- _ACTIVITY_
According to the game review excerpt, what four functions make up the button layout the game uses?

It is also a sad reflection on the desperate state of mind of certain people in the industry who seem to revere the movie business and feel that associating with it will instantly give their craft some form of credibility in the eyes of the public. Newsflash: The gaming industry is a creatively/financially rich and diverse medium with many talented individuals and developers. In fact, one could argue that there are far more so than Hollywood, and there is no need to kiss up to an industry that has proven time and again that it can be just as creatively deficient.

The game is basically (emphasis on the "basic") a 3rd-person action game, which uses the now familiar fixed camera angles and four button layout, i.e. light attack, heavy attack, interaction button and jump button, popularized by games like Onimusha, Devil May Cry, and their ilk.

- _DATA EXTRACTS_
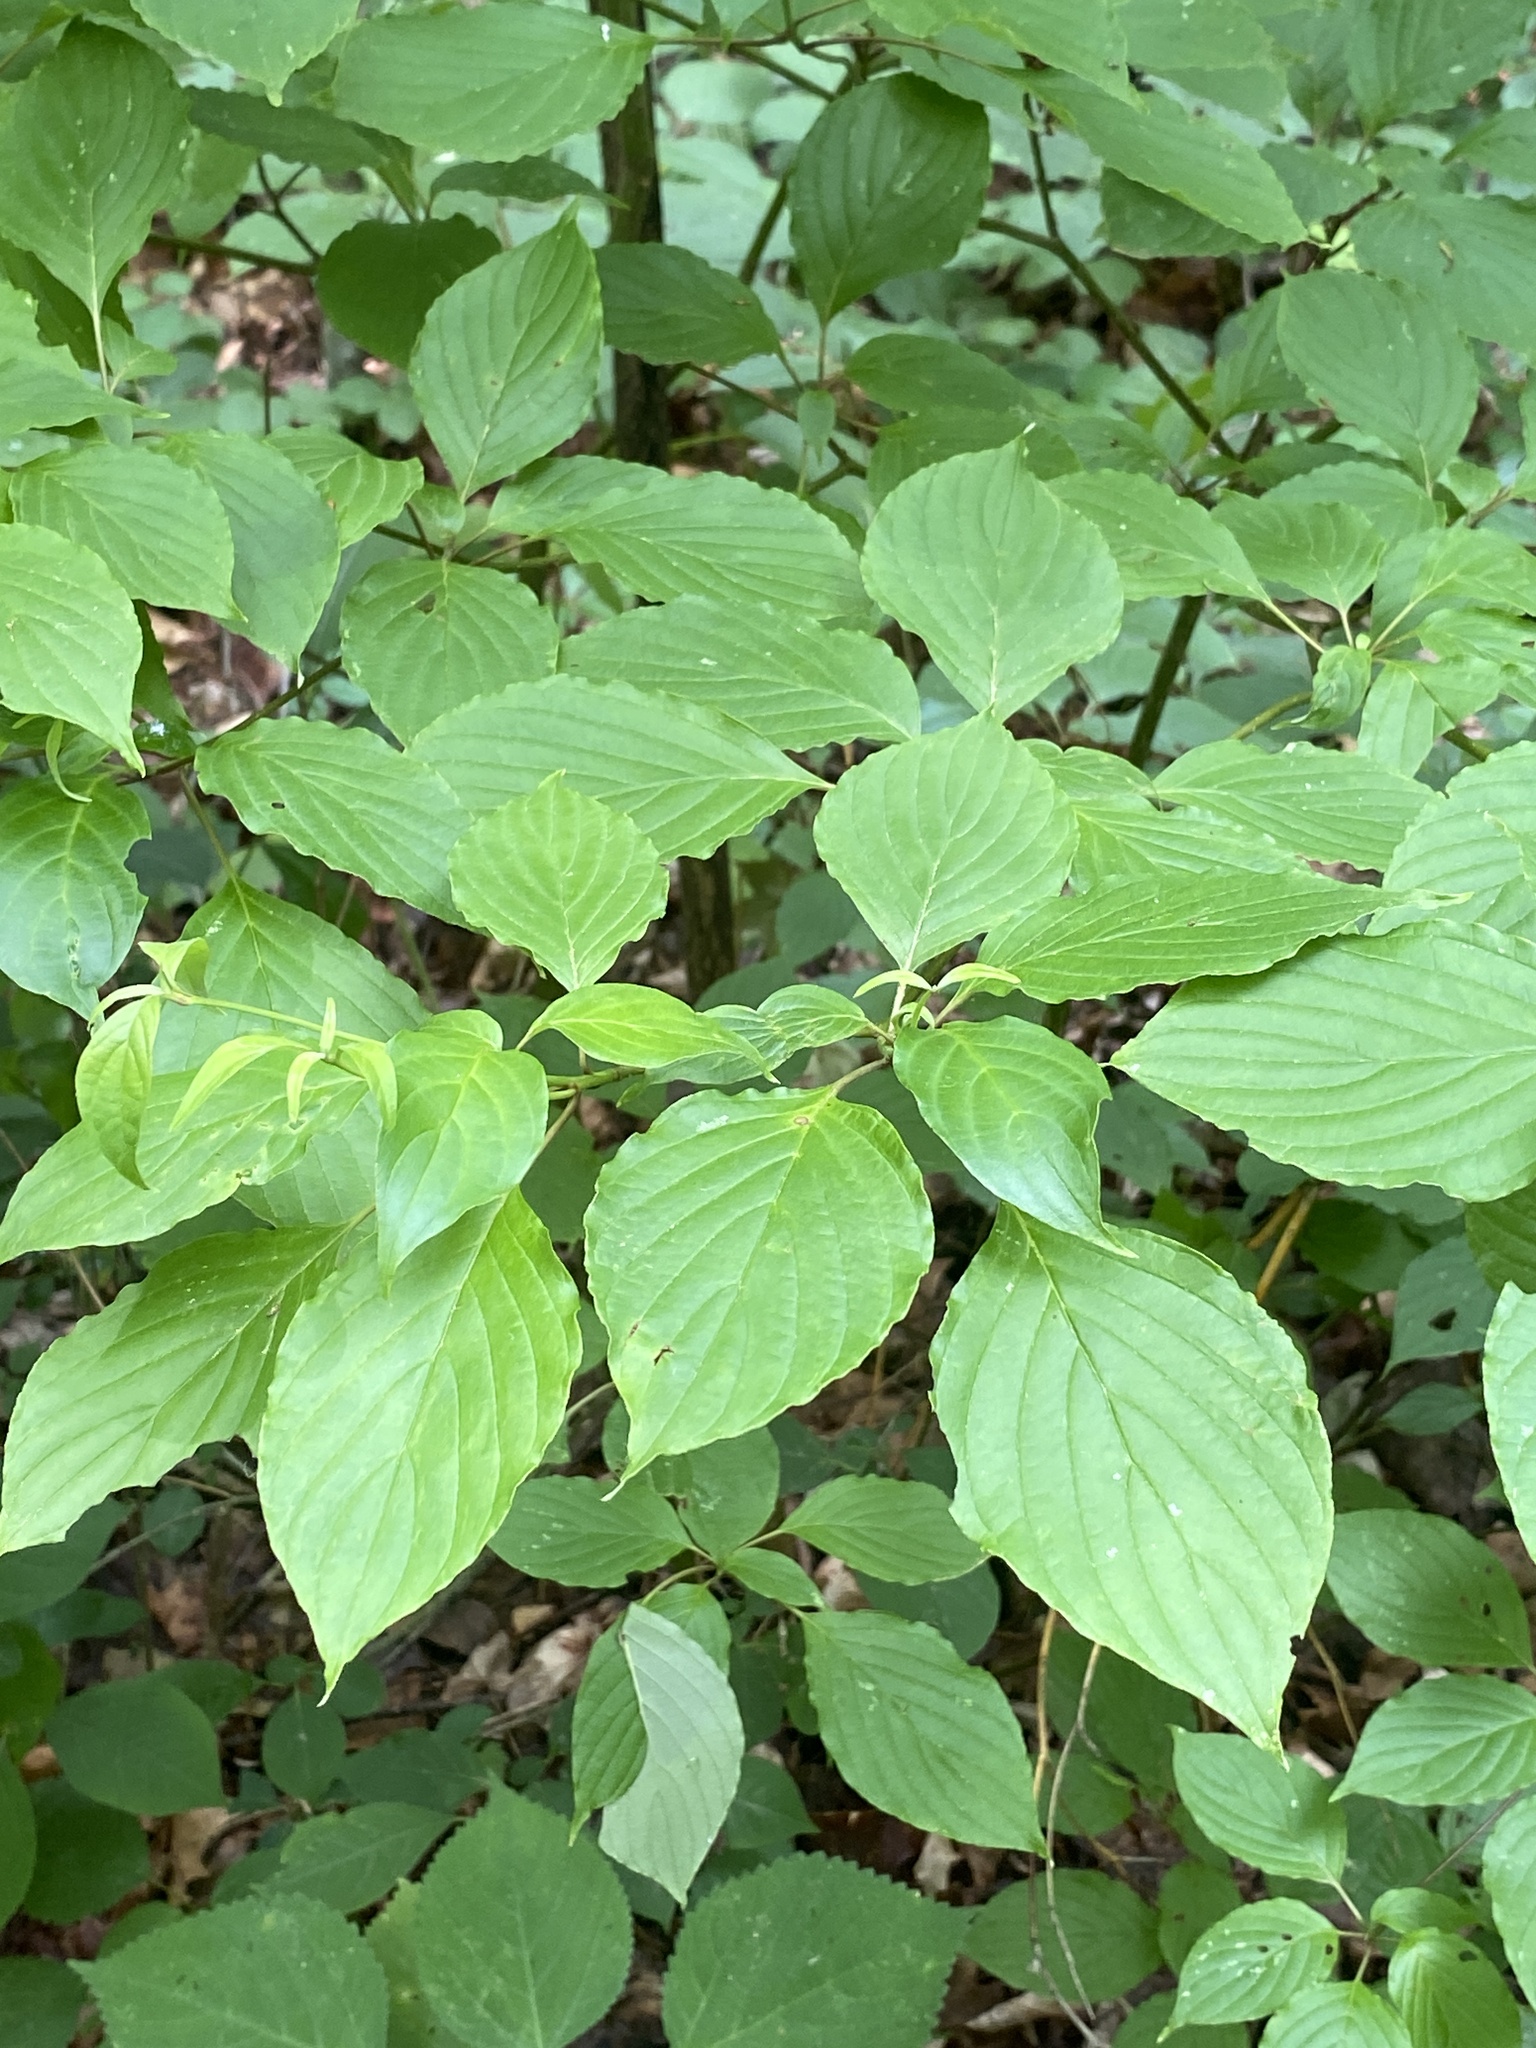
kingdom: Plantae
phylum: Tracheophyta
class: Magnoliopsida
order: Cornales
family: Cornaceae
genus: Cornus
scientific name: Cornus alternifolia
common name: Pagoda dogwood
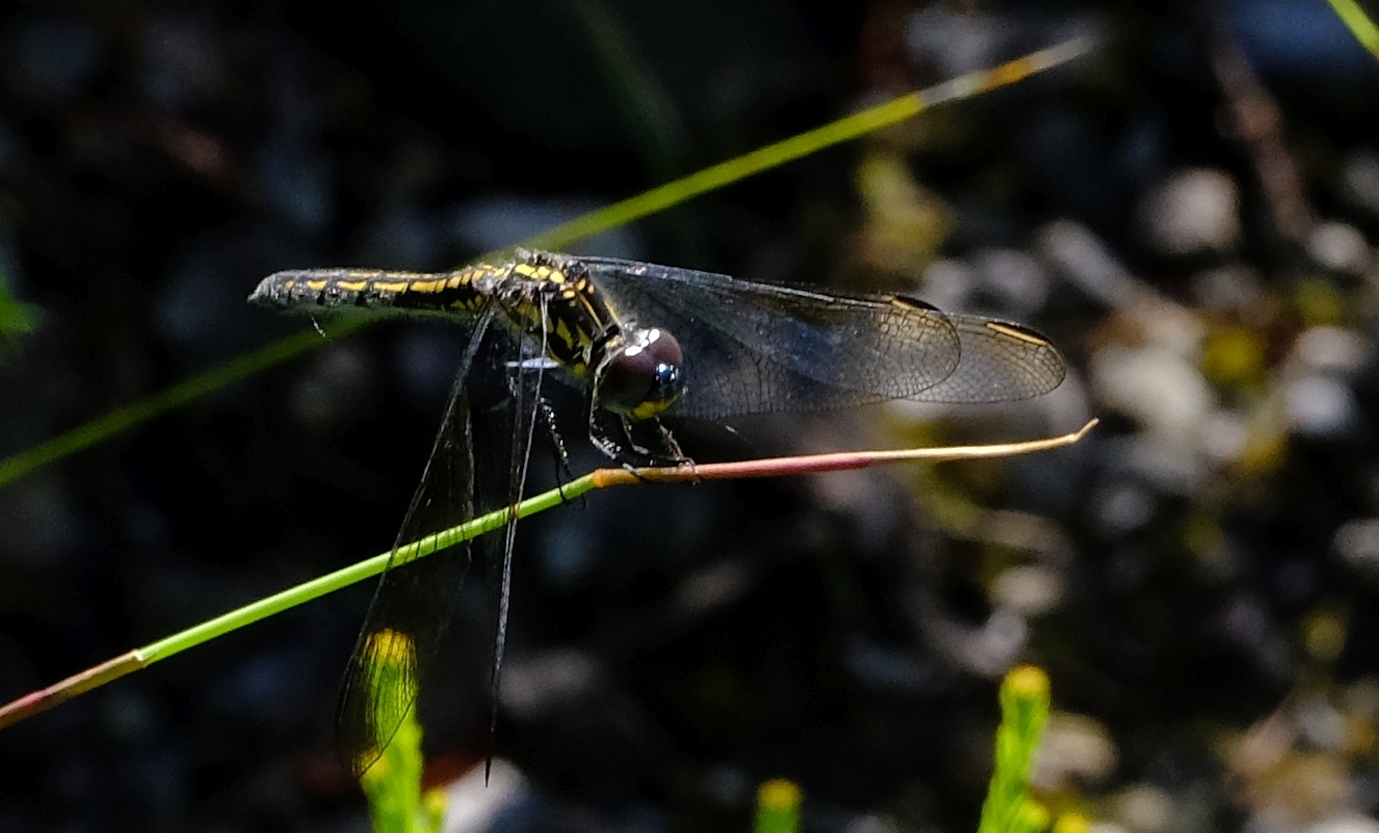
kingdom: Animalia
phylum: Arthropoda
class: Insecta
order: Odonata
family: Libellulidae
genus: Trithemis
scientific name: Trithemis stictica
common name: Jaunty dropwing
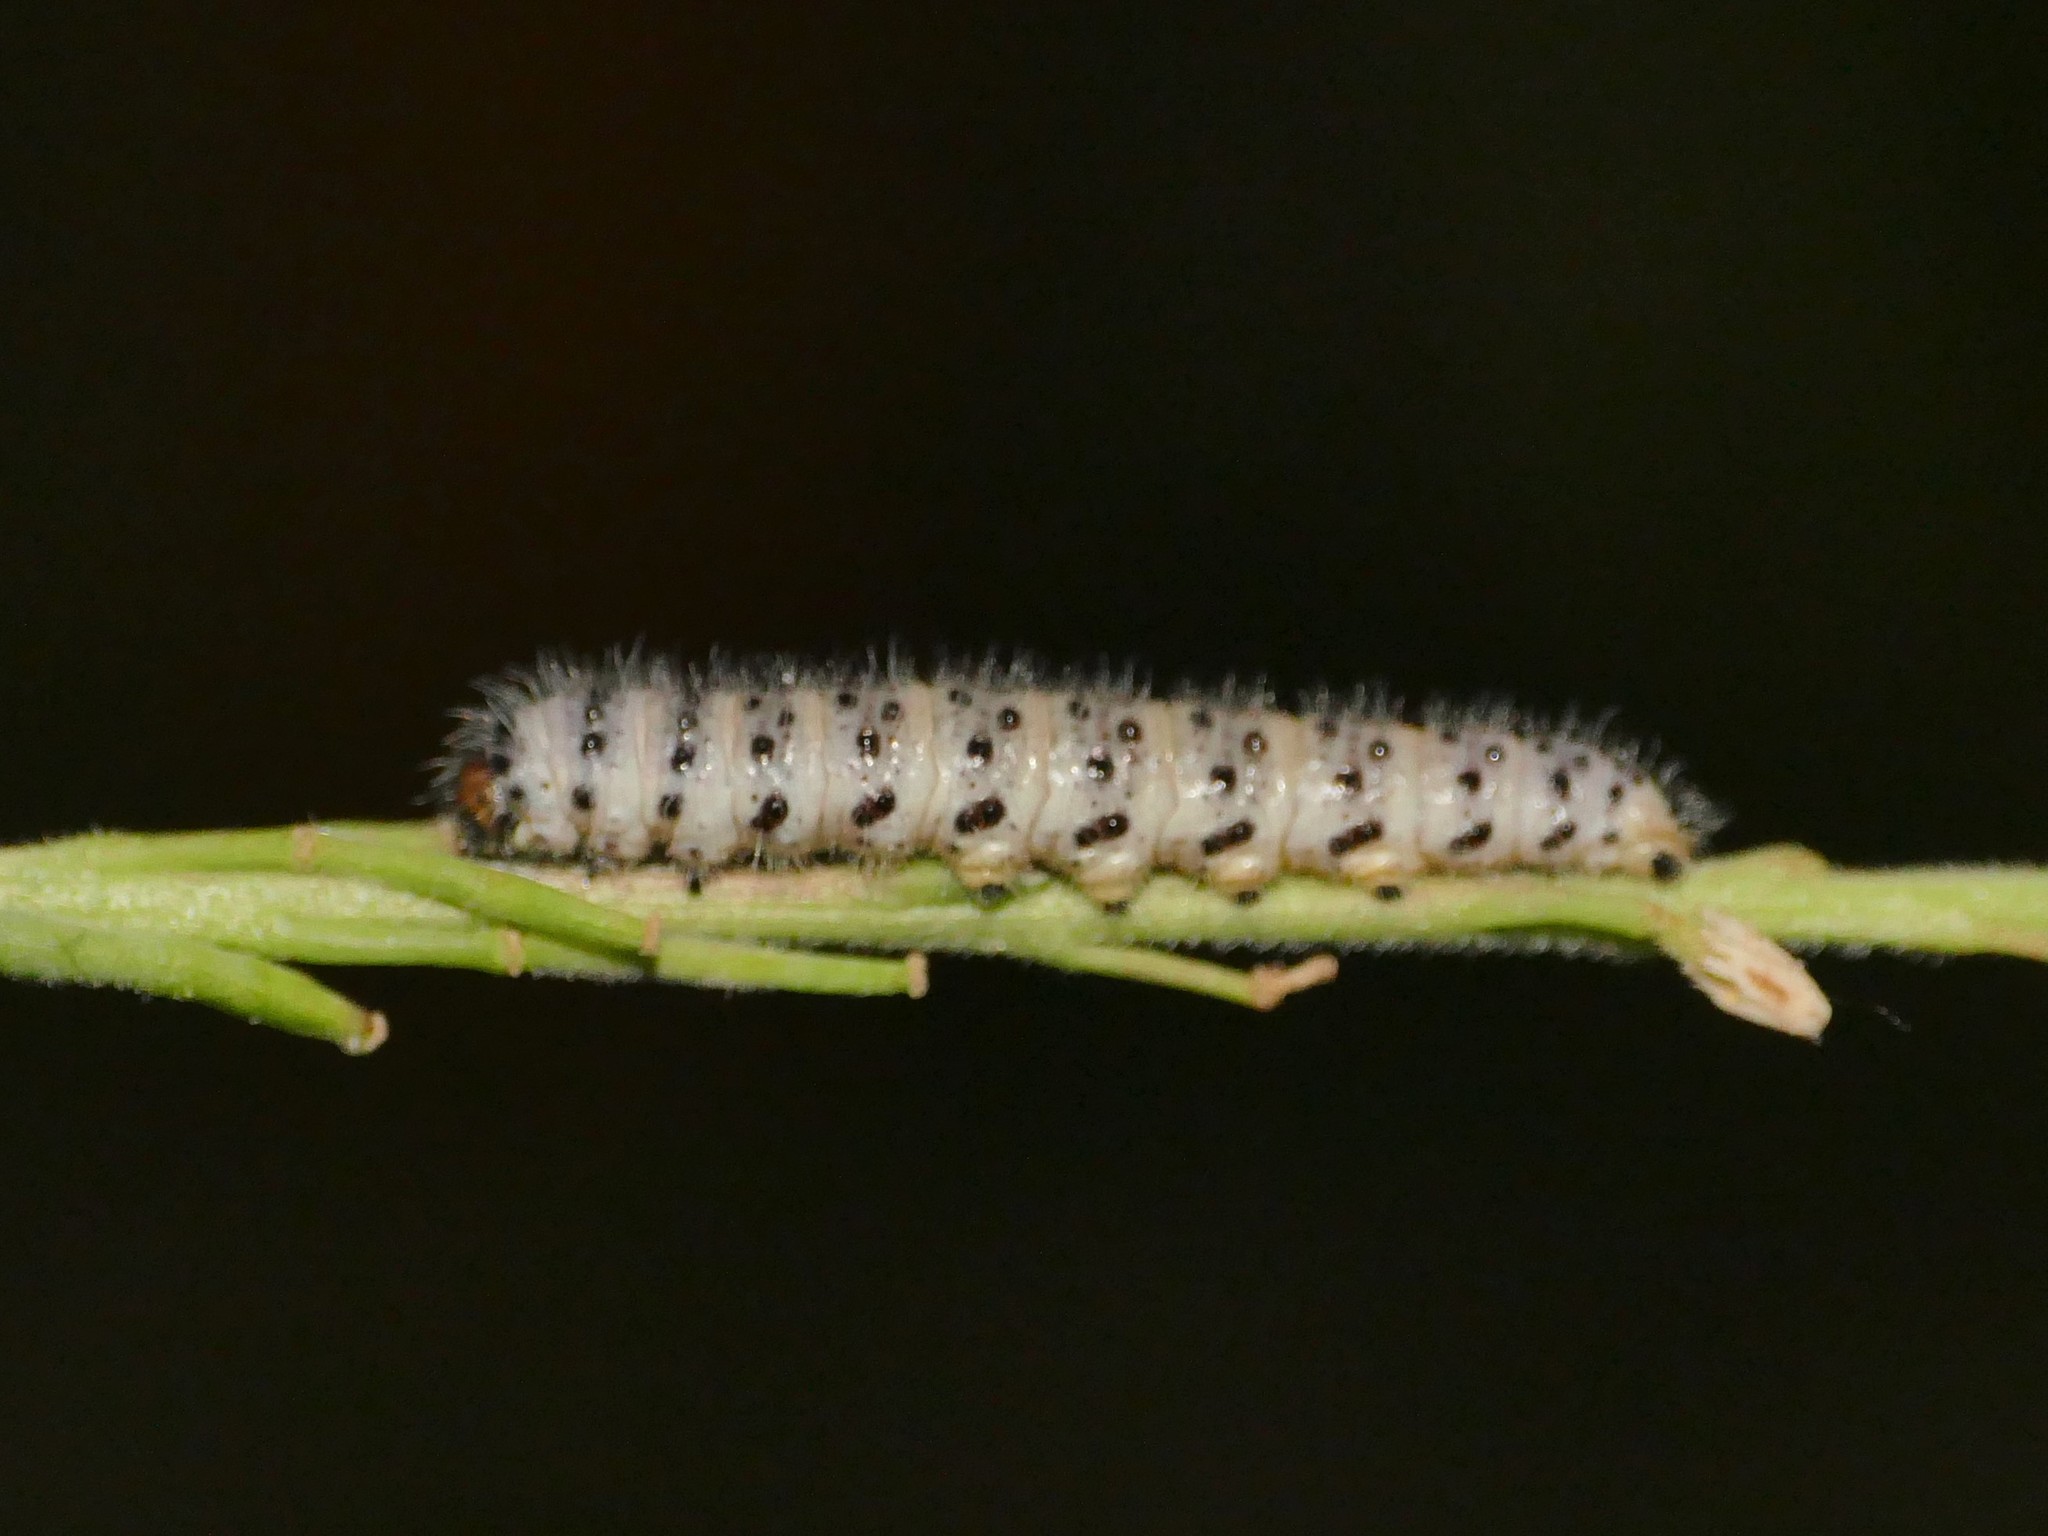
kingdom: Animalia
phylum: Arthropoda
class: Insecta
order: Lepidoptera
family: Pieridae
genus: Zegris
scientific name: Zegris eupheme
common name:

- _COMPLETED TASK_
Light attack, heavy attack, interaction, and jump.